- _Your task_
For this listing, the lines between the one holding "6: (253, 41, 3.26)" and the one holding "24: (333, 238, 2.83)", inclusive, must be set down exactly.
-- Data for review follows --
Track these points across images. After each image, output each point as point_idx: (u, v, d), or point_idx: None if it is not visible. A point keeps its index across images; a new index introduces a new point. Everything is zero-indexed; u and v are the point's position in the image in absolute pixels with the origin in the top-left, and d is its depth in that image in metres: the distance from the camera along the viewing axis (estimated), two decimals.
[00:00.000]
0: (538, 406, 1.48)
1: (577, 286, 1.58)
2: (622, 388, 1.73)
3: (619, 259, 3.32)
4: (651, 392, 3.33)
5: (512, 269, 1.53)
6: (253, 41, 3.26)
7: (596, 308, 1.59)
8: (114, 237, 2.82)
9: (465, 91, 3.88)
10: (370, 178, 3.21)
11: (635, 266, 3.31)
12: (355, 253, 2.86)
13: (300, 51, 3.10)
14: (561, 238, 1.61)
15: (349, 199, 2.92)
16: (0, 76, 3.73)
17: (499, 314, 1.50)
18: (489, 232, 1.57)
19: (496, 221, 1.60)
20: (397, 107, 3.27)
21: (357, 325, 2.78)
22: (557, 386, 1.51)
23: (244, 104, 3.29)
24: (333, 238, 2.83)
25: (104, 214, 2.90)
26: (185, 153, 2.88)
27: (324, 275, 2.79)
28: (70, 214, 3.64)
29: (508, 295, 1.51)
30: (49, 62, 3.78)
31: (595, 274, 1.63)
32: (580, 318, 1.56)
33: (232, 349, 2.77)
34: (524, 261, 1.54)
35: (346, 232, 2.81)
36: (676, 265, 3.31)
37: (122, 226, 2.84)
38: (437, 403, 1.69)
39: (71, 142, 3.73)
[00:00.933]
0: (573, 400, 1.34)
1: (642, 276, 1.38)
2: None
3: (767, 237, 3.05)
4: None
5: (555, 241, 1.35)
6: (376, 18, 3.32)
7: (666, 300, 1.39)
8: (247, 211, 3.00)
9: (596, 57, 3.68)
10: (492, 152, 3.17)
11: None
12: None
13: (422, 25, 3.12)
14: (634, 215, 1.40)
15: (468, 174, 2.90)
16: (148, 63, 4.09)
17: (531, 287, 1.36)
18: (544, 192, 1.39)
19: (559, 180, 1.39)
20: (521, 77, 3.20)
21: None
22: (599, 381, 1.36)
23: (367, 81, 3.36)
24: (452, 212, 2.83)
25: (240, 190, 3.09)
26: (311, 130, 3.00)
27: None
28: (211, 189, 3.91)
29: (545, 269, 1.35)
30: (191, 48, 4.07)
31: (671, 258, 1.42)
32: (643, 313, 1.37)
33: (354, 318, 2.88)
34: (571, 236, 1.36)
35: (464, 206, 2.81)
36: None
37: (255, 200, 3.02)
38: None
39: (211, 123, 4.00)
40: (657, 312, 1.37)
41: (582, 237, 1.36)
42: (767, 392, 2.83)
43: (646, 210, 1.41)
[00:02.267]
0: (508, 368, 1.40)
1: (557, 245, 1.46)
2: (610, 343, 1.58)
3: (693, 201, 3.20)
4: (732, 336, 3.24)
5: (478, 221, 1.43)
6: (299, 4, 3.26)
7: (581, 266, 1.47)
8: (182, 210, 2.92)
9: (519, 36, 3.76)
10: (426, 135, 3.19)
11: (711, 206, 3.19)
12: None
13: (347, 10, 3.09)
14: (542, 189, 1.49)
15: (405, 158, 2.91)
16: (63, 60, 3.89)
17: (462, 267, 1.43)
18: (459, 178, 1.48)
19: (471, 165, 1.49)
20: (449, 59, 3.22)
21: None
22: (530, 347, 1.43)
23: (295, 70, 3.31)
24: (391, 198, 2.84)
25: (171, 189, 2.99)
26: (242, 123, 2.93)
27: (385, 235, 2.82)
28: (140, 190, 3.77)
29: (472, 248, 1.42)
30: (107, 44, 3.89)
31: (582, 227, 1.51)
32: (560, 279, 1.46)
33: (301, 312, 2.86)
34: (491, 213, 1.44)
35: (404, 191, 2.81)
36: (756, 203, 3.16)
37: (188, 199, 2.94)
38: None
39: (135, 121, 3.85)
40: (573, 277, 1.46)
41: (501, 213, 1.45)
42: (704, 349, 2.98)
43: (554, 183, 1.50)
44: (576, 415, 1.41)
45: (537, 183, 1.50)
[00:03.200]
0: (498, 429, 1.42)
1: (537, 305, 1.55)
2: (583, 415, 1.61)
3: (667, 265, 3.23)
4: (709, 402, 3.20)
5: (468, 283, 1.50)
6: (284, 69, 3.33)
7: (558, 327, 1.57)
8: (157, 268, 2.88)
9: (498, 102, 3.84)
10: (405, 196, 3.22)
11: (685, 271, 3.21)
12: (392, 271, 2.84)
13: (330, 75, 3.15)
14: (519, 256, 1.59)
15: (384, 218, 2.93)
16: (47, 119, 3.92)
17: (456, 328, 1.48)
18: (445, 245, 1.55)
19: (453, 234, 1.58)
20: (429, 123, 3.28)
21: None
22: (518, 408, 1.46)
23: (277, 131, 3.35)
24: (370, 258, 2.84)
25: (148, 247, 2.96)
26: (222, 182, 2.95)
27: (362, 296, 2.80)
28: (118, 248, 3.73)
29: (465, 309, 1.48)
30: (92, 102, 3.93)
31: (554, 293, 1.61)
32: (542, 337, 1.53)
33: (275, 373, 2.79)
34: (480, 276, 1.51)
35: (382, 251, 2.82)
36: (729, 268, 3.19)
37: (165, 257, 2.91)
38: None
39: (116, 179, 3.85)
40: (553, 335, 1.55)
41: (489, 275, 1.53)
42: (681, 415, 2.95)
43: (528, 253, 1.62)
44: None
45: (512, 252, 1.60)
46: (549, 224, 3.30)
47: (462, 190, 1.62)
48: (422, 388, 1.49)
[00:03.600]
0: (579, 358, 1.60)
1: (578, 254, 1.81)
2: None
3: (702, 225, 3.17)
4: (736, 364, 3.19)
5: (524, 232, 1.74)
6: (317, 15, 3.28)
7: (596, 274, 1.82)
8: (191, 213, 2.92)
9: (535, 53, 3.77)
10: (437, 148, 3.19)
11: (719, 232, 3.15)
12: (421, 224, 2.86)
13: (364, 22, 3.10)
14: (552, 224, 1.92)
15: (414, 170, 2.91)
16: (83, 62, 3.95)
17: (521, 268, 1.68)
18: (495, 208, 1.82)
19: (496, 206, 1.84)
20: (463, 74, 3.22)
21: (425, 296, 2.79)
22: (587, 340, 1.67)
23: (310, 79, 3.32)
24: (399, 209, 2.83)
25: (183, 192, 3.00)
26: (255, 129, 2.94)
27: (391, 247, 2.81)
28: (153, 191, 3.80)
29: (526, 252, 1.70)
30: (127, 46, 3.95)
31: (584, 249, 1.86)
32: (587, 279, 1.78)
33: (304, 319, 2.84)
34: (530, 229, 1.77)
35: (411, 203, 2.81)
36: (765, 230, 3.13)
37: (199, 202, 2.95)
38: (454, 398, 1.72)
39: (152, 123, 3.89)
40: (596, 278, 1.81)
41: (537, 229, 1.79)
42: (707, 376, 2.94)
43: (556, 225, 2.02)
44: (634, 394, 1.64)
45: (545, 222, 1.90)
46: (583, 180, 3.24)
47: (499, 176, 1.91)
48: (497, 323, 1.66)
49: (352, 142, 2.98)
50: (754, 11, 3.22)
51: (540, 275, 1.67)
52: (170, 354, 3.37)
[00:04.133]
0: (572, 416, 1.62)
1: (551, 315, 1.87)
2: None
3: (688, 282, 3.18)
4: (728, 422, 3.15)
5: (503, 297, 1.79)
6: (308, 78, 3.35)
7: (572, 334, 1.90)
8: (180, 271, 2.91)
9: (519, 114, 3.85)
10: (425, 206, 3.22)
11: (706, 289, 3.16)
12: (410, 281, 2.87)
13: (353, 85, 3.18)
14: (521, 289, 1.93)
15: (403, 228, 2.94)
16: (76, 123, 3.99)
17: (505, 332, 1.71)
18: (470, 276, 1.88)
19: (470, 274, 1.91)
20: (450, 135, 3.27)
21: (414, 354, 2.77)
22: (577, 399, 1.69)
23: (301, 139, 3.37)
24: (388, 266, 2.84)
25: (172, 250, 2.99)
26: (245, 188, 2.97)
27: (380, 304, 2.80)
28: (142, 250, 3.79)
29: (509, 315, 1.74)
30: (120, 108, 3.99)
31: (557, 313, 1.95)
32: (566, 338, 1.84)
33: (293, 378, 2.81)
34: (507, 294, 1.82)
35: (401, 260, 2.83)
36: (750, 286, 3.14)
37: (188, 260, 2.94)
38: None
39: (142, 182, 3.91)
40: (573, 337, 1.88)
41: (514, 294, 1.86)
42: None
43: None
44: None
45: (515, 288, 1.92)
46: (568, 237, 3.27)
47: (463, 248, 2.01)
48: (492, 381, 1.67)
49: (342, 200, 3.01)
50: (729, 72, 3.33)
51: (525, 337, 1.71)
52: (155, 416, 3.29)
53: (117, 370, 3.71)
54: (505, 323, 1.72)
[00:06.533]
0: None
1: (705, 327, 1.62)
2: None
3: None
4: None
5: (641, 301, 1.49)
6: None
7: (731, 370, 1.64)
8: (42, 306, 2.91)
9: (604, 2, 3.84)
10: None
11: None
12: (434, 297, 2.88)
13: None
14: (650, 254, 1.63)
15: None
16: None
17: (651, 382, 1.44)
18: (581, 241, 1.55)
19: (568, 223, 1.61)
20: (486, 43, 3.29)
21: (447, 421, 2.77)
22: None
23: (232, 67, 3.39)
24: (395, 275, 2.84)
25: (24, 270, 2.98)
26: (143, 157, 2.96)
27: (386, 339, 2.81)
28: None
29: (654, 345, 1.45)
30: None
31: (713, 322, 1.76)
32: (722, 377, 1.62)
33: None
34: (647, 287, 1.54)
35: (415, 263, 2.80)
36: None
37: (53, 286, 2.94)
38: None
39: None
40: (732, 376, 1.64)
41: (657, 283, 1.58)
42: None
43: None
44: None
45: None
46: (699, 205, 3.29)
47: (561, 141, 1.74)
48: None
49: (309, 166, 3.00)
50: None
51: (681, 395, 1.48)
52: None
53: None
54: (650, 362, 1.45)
-- Data for review concluded --
- _Response to this task_
6: (253, 41, 3.26)
7: (596, 308, 1.59)
8: (114, 237, 2.82)
9: (465, 91, 3.88)
10: (370, 178, 3.21)
11: (635, 266, 3.31)
12: (355, 253, 2.86)
13: (300, 51, 3.10)
14: (561, 238, 1.61)
15: (349, 199, 2.92)
16: (0, 76, 3.73)
17: (499, 314, 1.50)
18: (489, 232, 1.57)
19: (496, 221, 1.60)
20: (397, 107, 3.27)
21: (357, 325, 2.78)
22: (557, 386, 1.51)
23: (244, 104, 3.29)
24: (333, 238, 2.83)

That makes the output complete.